A loss of smell can signal trouble
And de Erausquin and his colleagues have noticed that mental problems seem to be more common in COVID-19 patients who lose their sense of smell, perhaps because the disease has affected a brain area called the olfactory bulb.
"Persistent lack of smell, it's associated with brain changes not just in the olfactory bulb but those places that are connected one way or another to the smell sense," he says.
Those places include areas involved in memory, thinking, planning and mood.
COVID-19's effects on the brain also seem to vary with age, de Erausquin says. People in their 30s seem more likely to develop anxiety and depression.
"In older people, people over 60, the foremost manifestation is forgetfulness," he says. "These folks tend to forget where they placed things, they tend to forget names, they tend to forget phone numbers. They also have trouble with language; they begin forgetting words."
The symptoms are similar to those of early Alzheimer's, and doctors sometimes describe these patients as having an Alzheimer's-like syndrome that can persist for many months.
"Those people look really bad right now," de Erausquin says. "And the expectation is that it may behave as Alzheimer's behaves, in a progressive fashion. But the true answer is we don't know."
Another scientist who will present research at the Alzheimer's conference is Dr. Sudha Seshadri, founding director of the Glenn Biggs Institute for Alzheimer's and Neurodegenerative Diseases at UT Health San Antonio.
The possibility that COVID-19 might increase the risk of Alzheimer's is alarming, Seshadri says. "Even if the effect is small, it's something we're going to have to factor in because the population is quite large," she says.
In the U.S. alone, millions of people have developed persistent cognitive or mood problems after getting COVID-19. It may take a decade to know whether these people are more likely than uninfected people to develop Alzheimer's in their 60s and 70s, Seshadri says.
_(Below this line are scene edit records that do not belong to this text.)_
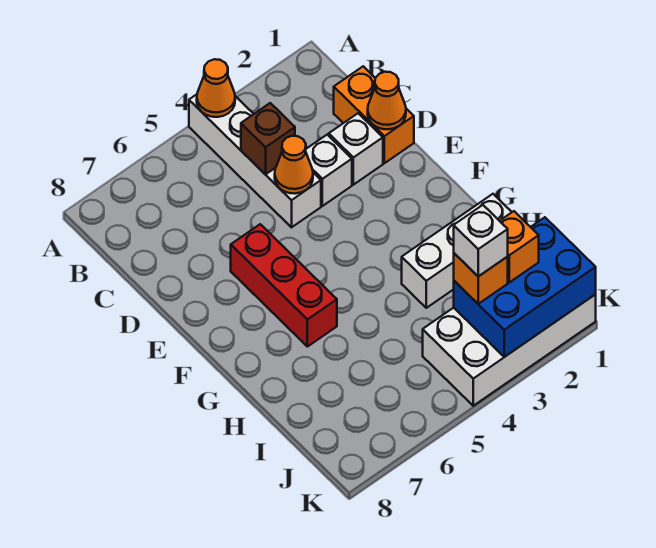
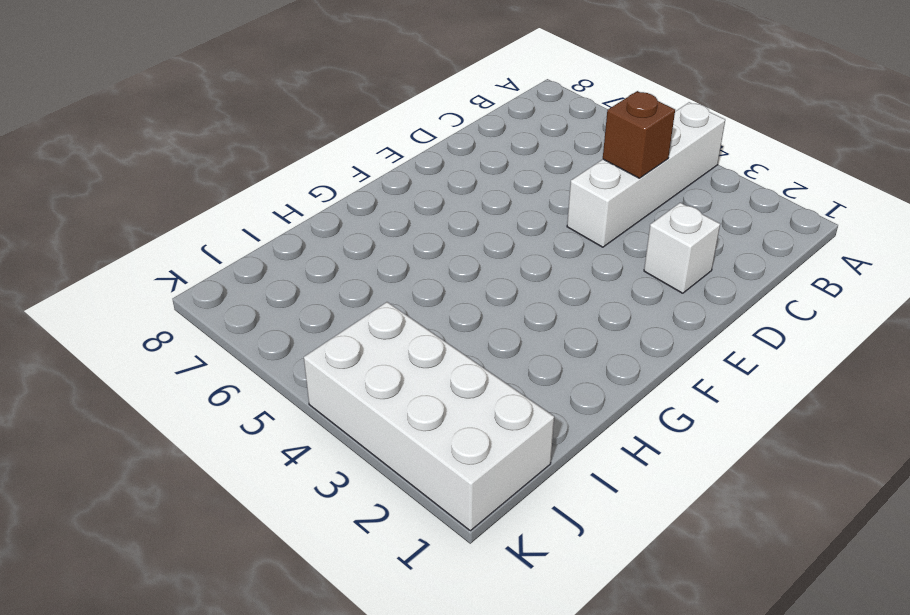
none -> orange 1x2 brick [334,66,414,163]
none -> white 1x1 brick [306,135,352,206]
none -> red 1x3 brick [231,224,337,347]

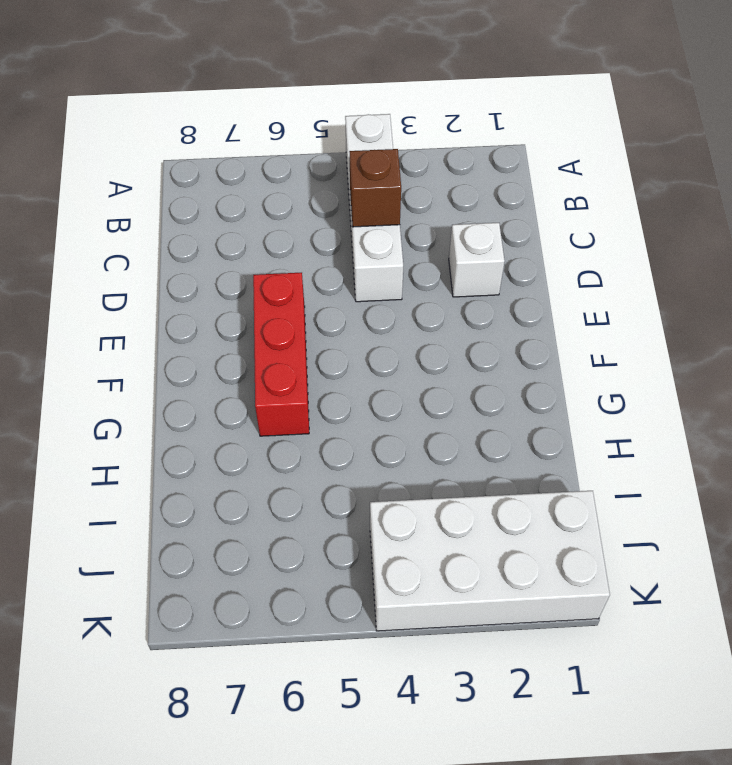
none -> orange 1x2 brick [334,66,414,163]
none -> white 1x1 brick [306,135,352,206]
none -> white 1x3 brick [402,194,512,308]

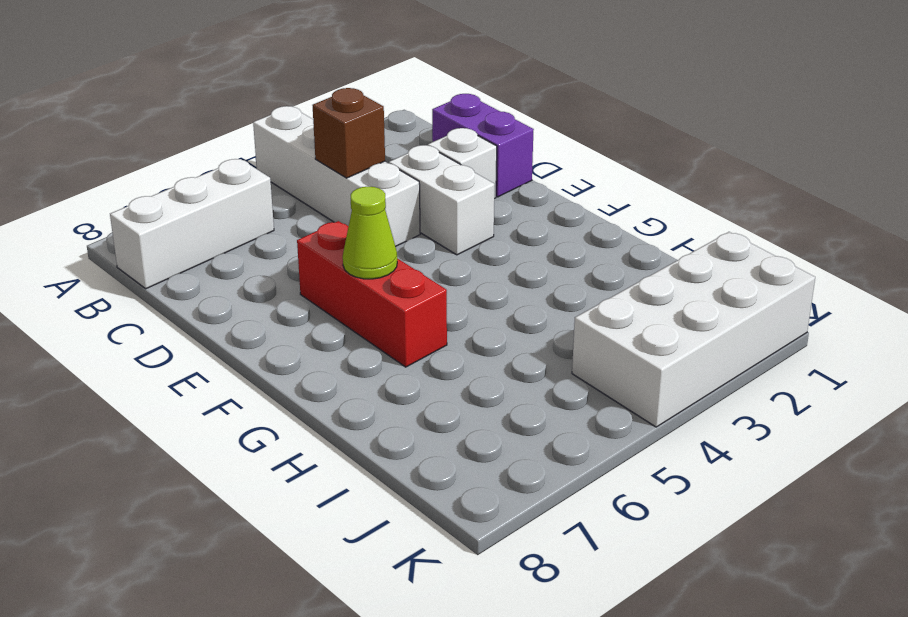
white 1x3 brick [110,159,274,289] -> white 1x3 brick moved to [402,194,512,308]
purple 1x2 brick [432,94,534,197] -> orange 1x2 brick [334,66,414,163]
white 1x2 brick [389,145,494,255] -> white 1x1 brick [306,135,352,206]
lime 1x1 cone [343,187,397,279] -> none
none -> orange 1x1 cone [197,59,235,117]
none -> orange 1x1 cone [368,72,406,129]
none -> orange 1x1 cone [275,136,313,194]

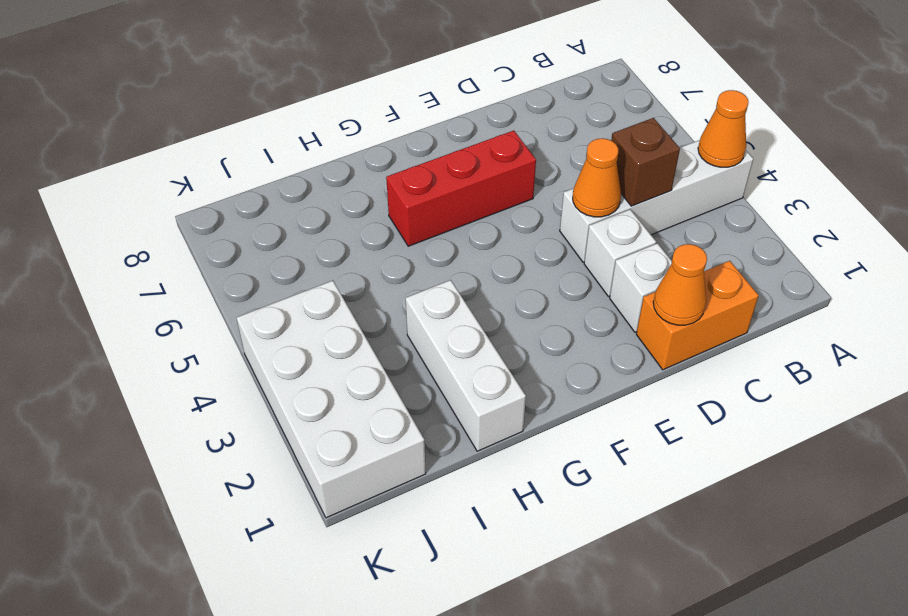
none -> blue 2x3 brick [454,217,596,357]
none -> orange 1x1 brick [500,211,539,282]
none -> orange 1x1 brick [454,253,508,304]

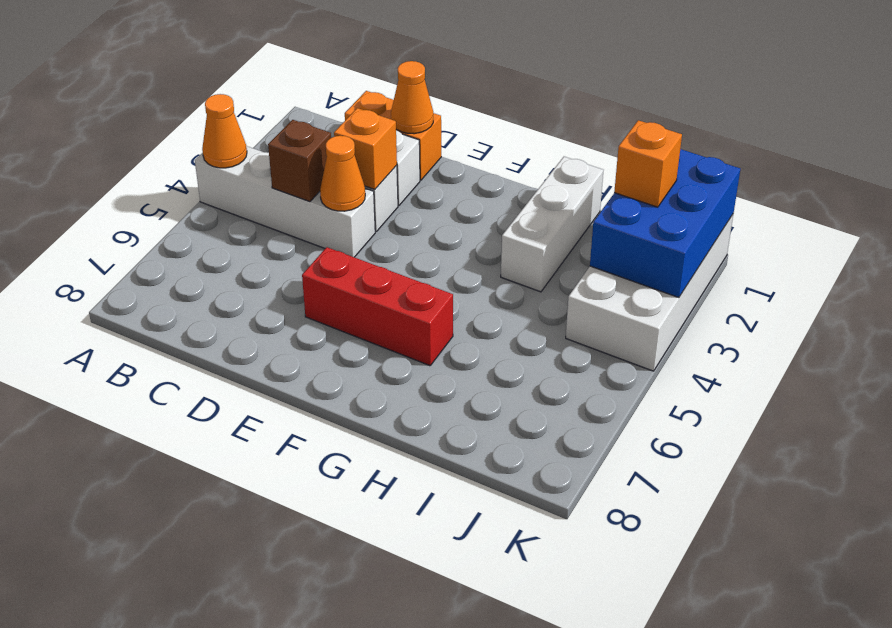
orange 1x1 brick [334,108,397,189] -> orange 1x1 brick moved to [454,253,508,304]
none -> white 1x1 brick [454,205,508,276]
Studies of people who have had COVID-19 may help scientists understand the role infections play in Alzheimer's and other brain diseases. Previous research has suggested that exposure to certain viruses, including herpes, can trigger an immune response in the brain that may set the stage for Alzheimer's.
"If one understands how the immune response to this virus is accelerating [Alzheimer's] disease, we may learn about the impact of other viruses," Seshadri says.
A long road back from COVID-19
Meanwhile, people like Cassandra Hernandez, the nurse, are simply trying to get better. More than a year after getting sick, she says, her brain is still foggy.
"We were at dinner and I forgot how to use a fork," she says. "It was embarrassing."
Even so, Hernandez says she's improving — slowly.
"Before this I was working on my master's," she says. "Now I can do basic math, addition and subtraction, I can read at a fifth-grade level. I'm still working hard every day."
Hernandez has been working with Dr. Monica Verduzco-Gutierrez, chair of the department of physical medicine and rehabilitation at UT Health and director of the COVID-19 recovery clinic.
Verduzco-Gutierrez says her practice used to revolve around people recovering from strokes and traumatic brain injuries. Now she spends some days seeing only patients recovering from COVID-19.
The most common complaint is fatigue, Verduzco-Gutierrez says. But these patients also frequently experience migraine headaches, forgetfulness, dizziness and balance issues, she says.
Some of these patients may never recover fully, Verduzco-Gutierrez says. But she's hopeful for Hernandez.
"She's made so much improvement and I would love for her to go back to nursing," Verduzco-Gutierrez says. "But again, we don't know what happens with this disease."